Don’t be Duncan, don’t be Duncan, don’t be…

Alice’s breathless voice tumbled into the room. “Oh, Hanna please, please, please…be home, pick up…”

Not Duncan. Damn it, why didn’t he call? Hanna clenched a sob behind her jaws and snatched up the phone. “I’m here, what’s wrong?” Fear clogged her throat. Was he hurt? Why was Alice calling?

“Thank God. Hanna we need you. Nell is lost. We called the troopers, but...” Alice, calm and stoic Alice, began to cry. “I’m scared. She’s been gone since about four o’clock yesterday.” Alice told the tale, and Hanna took no more than ten minutes to dress for a trip to the lake.

The drive down Minnesota to Northern Lights Boulevard seemed to take forever, and by the time Hanna careened onto Post Road and into the parking lot at Charlie’s Air Service. her breath was coming in short anxious bursts.
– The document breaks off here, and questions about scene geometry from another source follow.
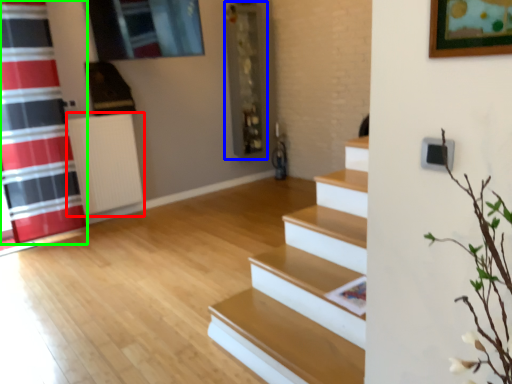
Question: Which object is positioned farthest from radiator (highlighted by a red box)? Select from shelf (highlighted by a blue box) and shower curtain (highlighted by a green box).

Choices:
 (A) shelf
 (B) shower curtain

Answer: (A)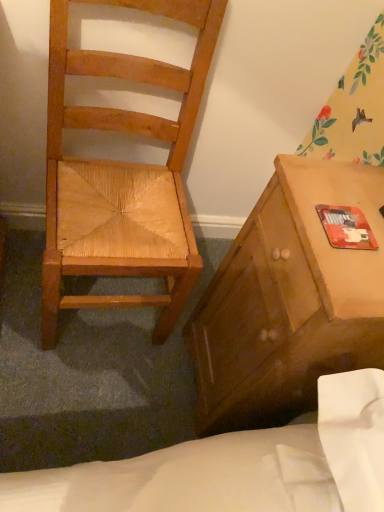
Question: From a real-world perspective, is red matte mouse pad at right on matte wooden cabinet at right?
She fumbled with the keys for the padlock on the gate and ran to pull the hanger doors open. They glided on well-greased rails, and Hanna was running toward the plane before they clanged to a stop.

She took a deep breath and rested her hand on the fuselage of the plane. Charlie wouldn’t allow her to get off the ground until she’d controlled her emotions. He always said, “If you make a bad decision on the ground you can’t fix it at eight hundred feet in the air.” So she stopped. She rested her head on her hand and breathed again. The hanger wrapped around her.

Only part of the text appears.